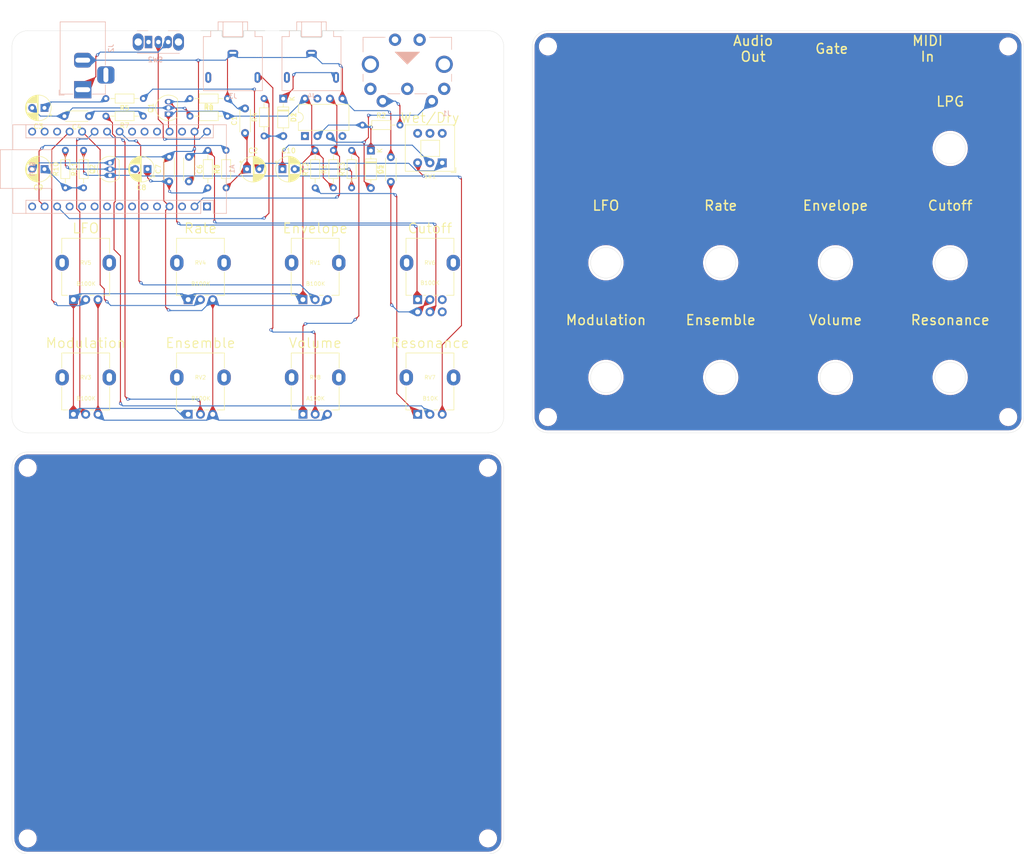
<source format=kicad_pcb>
(kicad_pcb
	(version 20240108)
	(generator "pcbnew")
	(generator_version "8.0")
	(general
		(thickness 1.6)
		(legacy_teardrops no)
	)
	(paper "A4")
	(layers
		(0 "F.Cu" signal)
		(31 "B.Cu" signal)
		(32 "B.Adhes" user "B.Adhesive")
		(33 "F.Adhes" user "F.Adhesive")
		(34 "B.Paste" user)
		(35 "F.Paste" user)
		(36 "B.SilkS" user "B.Silkscreen")
		(37 "F.SilkS" user "F.Silkscreen")
		(38 "B.Mask" user)
		(39 "F.Mask" user)
		(40 "Dwgs.User" user "User.Drawings")
		(41 "Cmts.User" user "User.Comments")
		(42 "Eco1.User" user "User.Eco1")
		(43 "Eco2.User" user "User.Eco2")
		(44 "Edge.Cuts" user)
		(45 "Margin" user)
		(46 "B.CrtYd" user "B.Courtyard")
		(47 "F.CrtYd" user "F.Courtyard")
		(48 "B.Fab" user)
		(49 "F.Fab" user)
		(50 "User.1" user)
		(51 "User.2" user)
		(52 "User.3" user)
		(53 "User.4" user)
		(54 "User.5" user)
		(55 "User.6" user)
		(56 "User.7" user)
		(57 "User.8" user)
		(58 "User.9" user)
	)
	(setup
		(pad_to_mask_clearance 0)
		(allow_soldermask_bridges_in_footprints no)
		(aux_axis_origin 54.36 117.695)
		(pcbplotparams
			(layerselection 0x00010fc_ffffffff)
			(plot_on_all_layers_selection 0x0000000_00000000)
			(disableapertmacros no)
			(usegerberextensions no)
			(usegerberattributes yes)
			(usegerberadvancedattributes yes)
			(creategerberjobfile yes)
			(dashed_line_dash_ratio 12.000000)
			(dashed_line_gap_ratio 3.000000)
			(svgprecision 4)
			(plotframeref no)
			(viasonmask no)
			(mode 1)
			(useauxorigin no)
			(hpglpennumber 1)
			(hpglpenspeed 20)
			(hpglpendiameter 15.000000)
			(pdf_front_fp_property_popups yes)
			(pdf_back_fp_property_popups yes)
			(dxfpolygonmode yes)
			(dxfimperialunits yes)
			(dxfusepcbnewfont yes)
			(psnegative no)
			(psa4output no)
			(plotreference yes)
			(plotvalue yes)
			(plotfptext yes)
			(plotinvisibletext no)
			(sketchpadsonfab no)
			(subtractmaskfromsilk no)
			(outputformat 1)
			(mirror no)
			(drillshape 0)
			(scaleselection 1)
			(outputdirectory "stringy")
		)
	)
	(net 0 "")
	(net 1 "unconnected-(A1-D13-Pad16)")
	(net 2 "unconnected-(A1-D12-Pad15)")
	(net 3 "unconnected-(A1-3V3-Pad17)")
	(net 4 "unconnected-(A1-D2-Pad5)")
	(net 5 "Net-(A1-D0{slash}RX)")
	(net 6 "unconnected-(A1-D7-Pad10)")
	(net 7 "unconnected-(A1-D3-Pad6)")
	(net 8 "Net-(A1-D11)")
	(net 9 "unconnected-(A1-AREF-Pad18)")
	(net 10 "GND")
	(net 11 "Net-(A1-A1)")
	(net 12 "Net-(A1-A3)")
	(net 13 "unconnected-(A1-D5-Pad8)")
	(net 14 "unconnected-(A1-A5-Pad24)")
	(net 15 "unconnected-(A1-D1{slash}TX-Pad1)")
	(net 16 "unconnected-(A1-A7-Pad26)")
	(net 17 "Net-(A1-A4)")
	(net 18 "unconnected-(A1-A6-Pad25)")
	(net 19 "unconnected-(A1-D8-Pad11)")
	(net 20 "unconnected-(A1-~{RESET}-Pad3)")
	(net 21 "unconnected-(A1-D4-Pad7)")
	(net 22 "unconnected-(A1-D9-Pad12)")
	(net 23 "Net-(A1-A2)")
	(net 24 "Net-(A1-VIN)")
	(net 25 "+5V")
	(net 26 "unconnected-(A1-D6-Pad9)")
	(net 27 "Net-(A1-D10)")
	(net 28 "Net-(A1-A0)")
	(net 29 "unconnected-(A1-~{RESET}-Pad28)")
	(net 30 "Net-(C1-Pad1)")
	(net 31 "Synth Out")
	(net 32 "Net-(C3-Pad1)")
	(net 33 "Net-(Q1-B)")
	(net 34 "Net-(C4-Pad1)")
	(net 35 "Net-(C5-Pad1)")
	(net 36 "Net-(C6-Pad1)")
	(net 37 "Net-(C7-Pad1)")
	(net 38 "Net-(Q2-B)")
	(net 39 "Net-(C9-Pad1)")
	(net 40 "Net-(C10-Pad2)")
	(net 41 "Net-(D1-A)")
	(net 42 "Net-(D1-K)")
	(net 43 "Gate")
	(net 44 "Net-(D2-A)")
	(net 45 "unconnected-(J1-Pad3)")
	(net 46 "unconnected-(J1-Pad1)")
	(net 47 "Net-(J1-Pad5)")
	(net 48 "unconnected-(J1-Pad2)")
	(net 49 "unconnected-(J2-Pad3)")
	(net 50 "Net-(Q1-E)")
	(net 51 "LPG Out")
	(net 52 "Net-(R7-Pad2)")
	(net 53 "Net-(R12-Pad1)")
	(net 54 "Net-(R13-Pad2)")
	(net 55 "unconnected-(RV6-Pad6)")
	(net 56 "unconnected-(RV6-Pad3)")
	(net 57 "Audio Out")
	(net 58 "unconnected-(U1-VO1-Pad7)")
	(net 59 "unconnected-(U1-NC-Pad1)")
	(net 60 "unconnected-(U1-NC-Pad4)")
	(net 61 "Net-(SW2-C)")
	(net 62 "unconnected-(SW2-A-Pad1)")
	(net 63 "Net-(C10-Pad1)")
	(net 64 "unconnected-(SW1-B-Pad5)")
	(net 65 "unconnected-(SW1-C-Pad6)")
	(net 66 "unconnected-(SW1-A-Pad4)")
	(footprint (layer "F.Cu") (at 160.148749 107.380001))
	(footprint "Resistor_THT:R_Axial_DIN0204_L3.6mm_D1.6mm_P7.62mm_Horizontal" (layer "F.Cu") (at 65.727387 60.740832 90))
	(footprint (layer "F.Cu") (at 147.96 117.695))
	(footprint "0:Alpha_RD901F" (layer "F.Cu") (at 89.493333 75.983334))
	(footprint "Capacitor_THT:C_Disc_D4.3mm_W1.9mm_P5.00mm" (layer "F.Cu") (at 66.835018 46.155 180))
	(footprint "0:SW_Push_2P2T_Toggle" (layer "F.Cu") (at 138.66 55.65 180))
	(footprint "0:MountingHole_3.2mm_M3" (layer "F.Cu") (at 147.96 31.97))
	(footprint "Resistor_THT:R_Axial_DIN0204_L3.6mm_D1.6mm_P7.62mm_Horizontal" (layer "F.Cu") (at 94.990751 42.57 180))
	(footprint "Diode_THT:D_DO-35_SOD27_P7.62mm_Horizontal" (layer "F.Cu") (at 106.327996 42.6 -90))
	(footprint "0:Alpha_RD901F" (layer "F.Cu") (at 112.826666 75.983334))
	(footprint "0:Alpha_RD902F" (layer "F.Cu") (at 136.16 75.983334))
	(footprint "0:Alpha_RD901F" (layer "F.Cu") (at 112.826666 99.316668))
	(footprint "Resistor_THT:R_Axial_DIN0204_L3.6mm_D1.6mm_P7.62mm_Horizontal" (layer "F.Cu") (at 77.880262 46.155 180))
	(footprint "Package_TO_SOT_THT:TO-92_Inline" (layer "F.Cu") (at 82.985506 45.745001 90))
	(footprint "Resistor_THT:R_Axial_DIN0204_L3.6mm_D1.6mm_P7.62mm_Horizontal" (layer "F.Cu") (at 62.01858 60.740832 90))
	(footprint "Resistor_THT:R_Axial_DIN0204_L3.6mm_D1.6mm_P7.62mm_Horizontal" (layer "F.Cu") (at 112.815963 60.740832 90))
	(footprint (layer "F.Cu") (at 147.96 193.105))
	(footprint "Capacitor_THT:CP_Radial_D5.0mm_P2.50mm" (layer "F.Cu") (at 98.958577 56.930832))
	(footprint "Resistor_THT:R_Axial_DIN0204_L3.6mm_D1.6mm_P7.62mm_Horizontal" (layer "F.Cu") (at 116.52477 60.740832 90))
	(footprint "Resistor_THT:R_Axial_DIN0204_L3.6mm_D1.6mm_P7.62mm_Horizontal" (layer "F.Cu") (at 102.421996 50.19 90))
	(footprint "0:Alpha_RD901F" (layer "F.Cu") (at 66.16 75.983334))
	(footprint "Capacitor_THT:CP_Radial_D5.0mm_P2.50mm" (layer "F.Cu") (at 78.734999 56.930832 180))
	(footprint "0:MountingHole_3.2mm_M3" (layer "F.Cu") (at 54.36 31.97))
	(footprint "Capacitor_THT:CP_Radial_D5.0mm_P2.50mm" (layer "F.Cu") (at 57.77 44.475 180))
	(footprint "Capacitor_THT:CP_Radial_D5.0mm_P2.50mm"
		(layer "F.Cu")
		(uuid "70cf020d-5dbc-4aca-a181-67144917b4d8")
		(at 106.157157 56.930832)
		(descr "CP, Radial series, Radial, pin pitch=2.50mm, , diameter=5mm, Electrolytic Capacitor")
		(tags "CP Radial series Radial pin pitch 2.50mm  diameter 5mm Electrolytic Capacitor")
		(property "Reference" "C10"
			(at 1.25 -3.75 0)
			(layer "F.SilkS")
			(uuid "21238b7e-4df3-438b-94df-0aab50bf6c8f")
			(effects
				(font
					(size 1 1)
					(thickness 0.15)
				)
			)
		)
		(property "Value" "10µF"
			(at 1.25 3.75 0)
			(layer "F.Fab")
			(uuid "bf42610e-37f9-4c76-9336-ce5de90f5ef7")
			(effects
				(font
					(size 1 1)
					(thickness 0.15)
				)
			)
		)
		(property "Footprint" "Capacitor_THT:CP_Radial_D5.0mm_P2.50mm"
			(at 0 0 0)
			(unlocked yes)
			(layer "F.Fab")
			(hide yes)
			(uuid "b70bb41c-41b5-4d70-9331-54d98e894204")
			(effects
				(font
					(size 1.27 1.27)
					(thickness 0.15)
				)
			)
		)
		(property "Datasheet" ""
			(at 0 0 0)
			(unlocked yes)
			(layer "F.Fab")
			(hide yes)
			(uuid "dc3afd0a-9480-4c5c-bdce-c18ff6f03adc")
			(effects
				(font
					(size 1.27 1.27)
					(thickness 0.15)
				)
			)
		)
		(property "Description" "Polarized capacitor, small symbol"
			(at 0 0 0)
			(unlocked yes)
			(layer "F.Fab")
			(hide yes)
			(uuid "95002190-085c-42b3-b755-ba691db3376f")
			(effects
				(font
					(size 1.27 1.27)
					(thickness 0.15)
				)
			)
		)
		(property ki_fp_filters "CP_*")
		(path "/83f6dd19-6555-489e-91d5-8bd44d10e205")
		(sheetname "Root")
		(sheetfile "stringy.kicad_sch")
		(attr through_hole)
		(fp_line
			(start -1.554775 -1.475)
			(end -1.054775 -1.475)
			(stroke
				(width 0.12)
				(type solid)
			)
			(layer "F.SilkS")
			(uuid "2560055e-2a03-43cd-86c1-41391c8d476a")
		)
		(fp_line
			(start -1.304775 -1.725)
			(end -1.304775 -1.225)
			(stroke
				(width 0.12)
				(type solid)
			)
			(layer "F.SilkS")
			(uuid "414f96cf-672c-4872-ad27-275b4f533ebe")
		)
		(fp_line
			(start 1.25 -2.58)
			(end 1.25 2.58)
			(stroke
				(width 0.12)
				(type solid)
			)
			(layer "F.SilkS")
			(uuid "5f77f4ed-a50c-4dac-ac14-c7f0dd7b2a46")
		)
		(fp_line
			(start 1.29 -2.58)
			(end 1.29 2.58)
			(stroke
				(width 0.12)
				(type solid)
			)
			(layer "F.SilkS")
			(uuid "fe1aef32-b816-497b-a10e-7f780a4eaf46")
		)
		(fp_line
			(start 1.33 -2.579)
			(end 1.33 2.579)
			(stroke
				(width 0.12)
				(type solid)
			)
			(layer "F.SilkS")
			(uuid "0a170984-46e9-4f5a-938e-ca1eaa4343ca")
		)
		(fp_line
			(start 1.37 -2.578)
			(end 1.37 2.578)
			(stroke
				(width 0.12)
				(type solid)
			)
			(layer "F.SilkS")
			(uuid "116daf56-3042-4142-be17-5001ed4ec86f")
		)
		(fp_line
			(start 1.41 -2.576)
			(end 1.41 2.576)
			(stroke
				(width 0.12)
				(type solid)
			)
			(layer "F.SilkS")
			(uuid "e419a5f2-7fce-4983-9e24-0c5e2d4fe3db")
		)
		(fp_line
			(start 1.45 -2.573)
			(end 1.45 2.573)
			(stroke
				(width 0.12)
				(type solid)
			)
			(layer "F.SilkS")
			(uuid "16e95b26-4a05-4e72-b9a5-1eb715fff778")
		)
		(fp_line
			(start 1.49 -2.569)
			(end 1.49 -1.04)
			(stroke
				(width 0.12)
				(type solid)
			)
			(layer "F.SilkS")
			(uuid "2337305d-2e09-4f91-85e5-1abe5d0d9105")
		)
		(fp_line
			(start 1.49 1.04)
			(end 1.49 2.569)
			(stroke
				(width 0.12)
				(type solid)
			)
			(layer "F.SilkS")
			(uuid "2d1657e2-adc7-49d7-a059-4d08080619cd")
		)
		(fp_line
			(start 1.53 -2.565)
			(end 1.53 -1.04)
			(stroke
				(width 0.12)
				(type solid)
			)
			(layer "F.SilkS")
			(uuid "dee783da-6073-43f8-a6d9-11cbf1856152")
		)
		(fp_line
			(start 1.53 1.04)
			(end 1.53 2.565)
			(stroke
				(width 0.12)
				(type solid)
			)
			(layer "F.SilkS")
			(uuid "467bcc76-13ac-44be-aa05-eea761b6b81e")
		)
		(fp_line
			(start 1.57 -2.561)
			(end 1.57 -1.04)
			(stroke
				(width 0.12)
				(type solid)
			)
			(layer "F.SilkS")
			(uuid "b28ba086-44f2-47b9-b3a6-d1697f40dd8f")
		)
		(fp_line
			(start 1.57 1.04)
			(end 1.57 2.561)
			(stroke
				(width 0.12)
				(type solid)
			)
			(layer "F.SilkS")
			(uuid "4eb4b6f2-d446-4366-8511-50c2e57012cc")
		)
		(fp_line
			(start 1.61 -2.556)
			(end 1.61 -1.04)
			(stroke
				(width 0.12)
				(type solid)
			)
			(layer "F.SilkS")
			(uuid "495652b5-c2d9-49b9-b431-bcdec13a75f0")
		)
		(fp_line
			(start 1.61 1.04)
			(end 1.61 2.556)
			(stroke
				(width 0.12)
				(type solid)
			)
			(layer "F.SilkS")
			(uuid "04b232ff-86fa-4061-922e-7ff2192e23dc")
		)
		(fp_line
			(start 1.65 -2.55)
			(end 1.65 -1.04)
			(stroke
				(width 0.12)
				(type solid)
			)
			(layer "F.SilkS")
			(uuid "e3734ee3-9c8c-4474-8e12-1abcb686ac28")
		)
		(fp_line
			(start 1.65 1.04)
			(end 1.65 2.55)
			(stroke
				(width 0.12)
				(type solid)
			)
			(layer "F.SilkS")
			(uuid "49aaff32-1bd9-4574-ab61-b9418babae2c")
		)
		(fp_line
			(start 1.69 -2.543)
			(end 1.69 -1.04)
			(stroke
				(width 0.12)
				(type solid)
			)
			(layer "F.SilkS")
			(uuid "de2fe017-9605-44cb-b491-8f5a49c7170e")
		)
		(fp_line
			(start 1.69 1.04)
			(end 1.69 2.543)
			(stroke
				(width 0.12)
				(type solid)
			)
			(layer "F.SilkS")
			(uuid "35bf7603-f02
... [623594 chars truncated]
</source>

######

What you should do →
Return the lines containing "Adhesive", taking each one from the listing.

Exercise solution →
		(32 "B.Adhes" user "B.Adhesive")
		(33 "F.Adhes" user "F.Adhesive")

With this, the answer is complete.